You defined that algorithm $D$ distinguishes $BPP$ from $P$ if
there exists a language $L \in BPP$ such that for all $A \in PTM$,
$$D(\langle A\rangle) \in L \leftrightarrow D(\langle A \rangle) \notin L_A.$$
Here as I understand it $L_A$ is the language accepted by $A$, $\langle A\rangle$ is a code for $A$, and $D$ takes such a code and outputs a string that may or may not be in $L$ or in $L_A$.
One particular way this could happen is if $D(\langle A)=\langle A\rangle$ for all $A$, or to write it more succinctly, $D(e)=e$ for all $e$. Instead of $L_A$ we may write $\phi_e$.
Then the condition is
$$e\in L\leftrightarrow e\not\in\phi_e,$$
or, if we consider a set to be identified with its characteristic function,
$$ L(e)\ne \phi_e(e).$$
This now starts to look like saying that $L$ is a diagonally non-computable (DNC) function as studied in computability theory.
There, we have two facts:
- There is no noncomputable oracle $A$ such that with positive probability, a random oracle $B$ can compute $A$; and
- with probability 1, a random oracle $B$ can compute a DNC function.
- with probability 1, a random oracle $B$ cannot compute a DNC function taking values in $\{0,1\}$.
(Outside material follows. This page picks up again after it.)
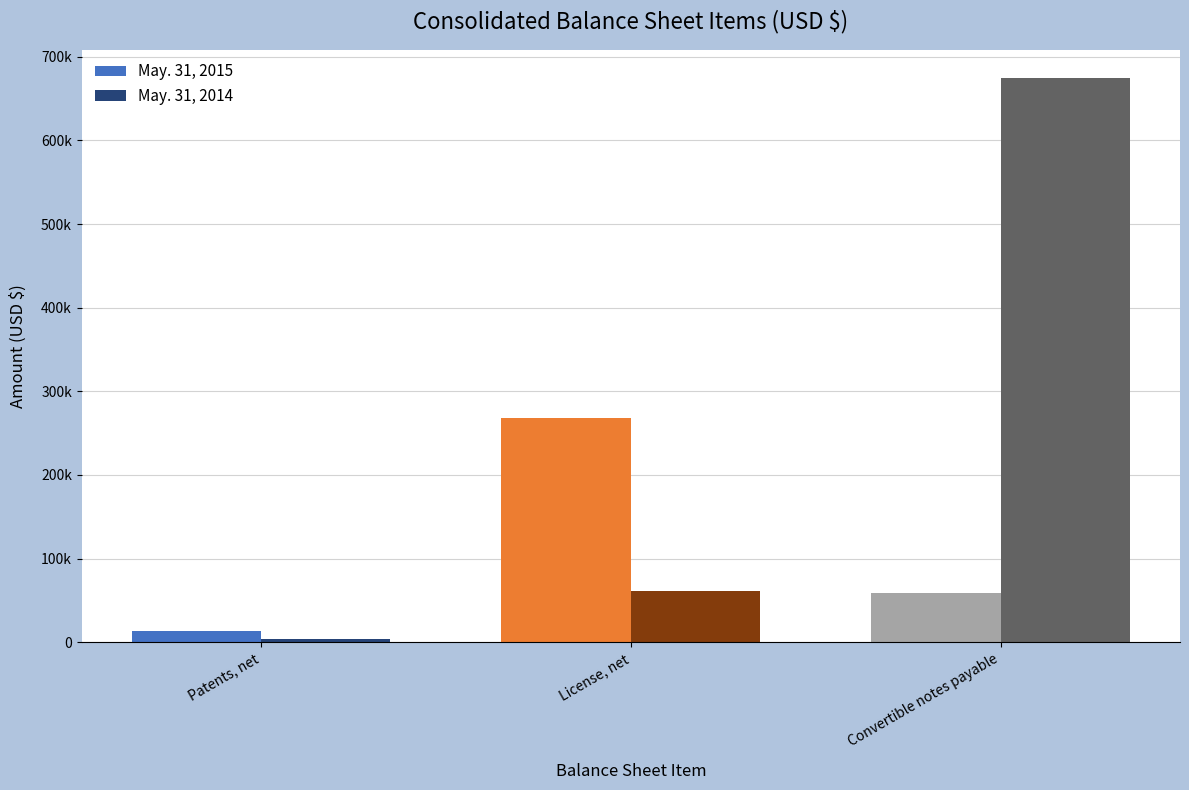

Where is May. 31, 2015 nearest to the value 140971?

Convertible notes payable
Here (1) is analogous to BPP=P which we don't know whether holds.
And (3) is analogous to the statement that, assuming BPP$\ne$P, a random oracle cannot produce a $D$ as you suggest.
To conclude, I don't have an answer to your question, but
by a loose analogy with computability theory it seems somewhat implausible that such a function $D$ should exist even if BPP$\ne$P.